Interoperability is vital in lowering healthcare costs and improving value
Last week three of the biggest names in American business—Amazon, Berkshire Hathaway and JPMorgan Chase—announced a new joint venture to provide better, cheaper healthcare for their employees. They said the new venture’s initial focus would be on technology but failed to give details.
They are right to focus on technology, it is the primary way to save on healthcare costs and improve health value. Investing in new digital services that support the patient process by breaking down health silos is the place to start. This means investing in telehealth services, personal health records or apps, virtual diagnostic services, perhaps also dashboards that show the hidden costs of medical services. Important for these new digital services is the need for seamless integration between healthcare providers, pharmacy chains, life sciences and insurers. It's no secret that Amazon is eying up the pharmaceutical distribution market and last October it received a number of wholesale pharmacy licenses, so those plans may be enveloped into this new initiative.
However, creating such a promising personal healthcare ecosystem will require interoperability. This is going to be an important issue to tackle in order to see sustainable long-term improvements in healthcare.
The internet already enables patients to seek online consultations when and where it suits them. You can take over-the-counter tests to analyze your blood, sequence your genome and check on the bacteria in your gut. Yet radical change demands a shift in emphasis, from providers to patients and from doctors to data. That shift is happening. Technologies such as the smartphone allow people to monitor their own health. The possibilities multiply when you add the crucial missing ingredients—access to your own medical records and the ability to easily share information with those you trust. That allows you to reduce inefficiencies in your own treatment and also to provide data to help train medical algorithms. You can enhance your own care and everyone else’s, too.
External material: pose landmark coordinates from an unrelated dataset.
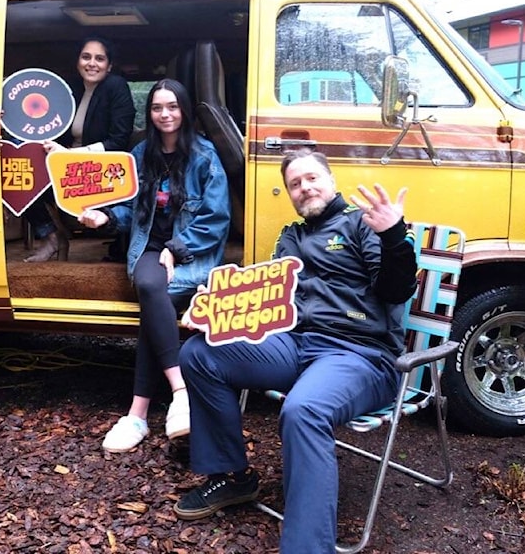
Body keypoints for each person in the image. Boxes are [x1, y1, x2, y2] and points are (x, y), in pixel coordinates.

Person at [172, 148, 417, 554]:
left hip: (357, 354)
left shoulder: (362, 224)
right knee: (200, 353)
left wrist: (393, 237)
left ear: (330, 179)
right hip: (294, 344)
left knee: (303, 410)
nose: (304, 188)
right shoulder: (291, 237)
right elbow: (265, 305)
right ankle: (233, 477)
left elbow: (396, 290)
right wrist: (217, 313)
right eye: (294, 184)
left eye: (311, 178)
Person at [78, 79, 231, 452]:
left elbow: (216, 218)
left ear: (185, 111)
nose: (165, 114)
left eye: (173, 107)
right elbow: (130, 209)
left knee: (152, 300)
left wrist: (177, 249)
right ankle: (181, 393)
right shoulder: (140, 154)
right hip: (148, 247)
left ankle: (137, 414)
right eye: (158, 108)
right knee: (150, 285)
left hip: (191, 253)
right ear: (150, 114)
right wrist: (107, 220)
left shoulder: (206, 156)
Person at [23, 36, 137, 262]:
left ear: (109, 66)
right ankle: (52, 237)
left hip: (100, 171)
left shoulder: (115, 87)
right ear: (78, 62)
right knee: (19, 171)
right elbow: (42, 124)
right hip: (62, 163)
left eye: (99, 58)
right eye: (86, 57)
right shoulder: (69, 89)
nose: (92, 63)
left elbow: (118, 142)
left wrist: (69, 155)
Improved healthcare interoperability is a top priority for providers, policymakers, and patients in 2018. The public and private sectors are working across the industry to facilitate seamless health data exchange between a multitude of health IT systems to coordinate care across various health settings. Years of healthcare interoperability initiatives, health data exchange frameworks, and health IT standards have yielded considerable improvements in proliferating efficient information exchange.
However, several challenges still bar stakeholders from achieving true interoperability for optimal care delivery and improved patient health outcomes. These include developing a national patient identifier, improving standardization and collaboration across the industry and ending information blocking and data sharing issues.
This recent announcement, however, brings hope as well as industry muscle to overcome these challenges and make real gains in the healthcare market by creating new personal healthcare eco-systems and new digital health services.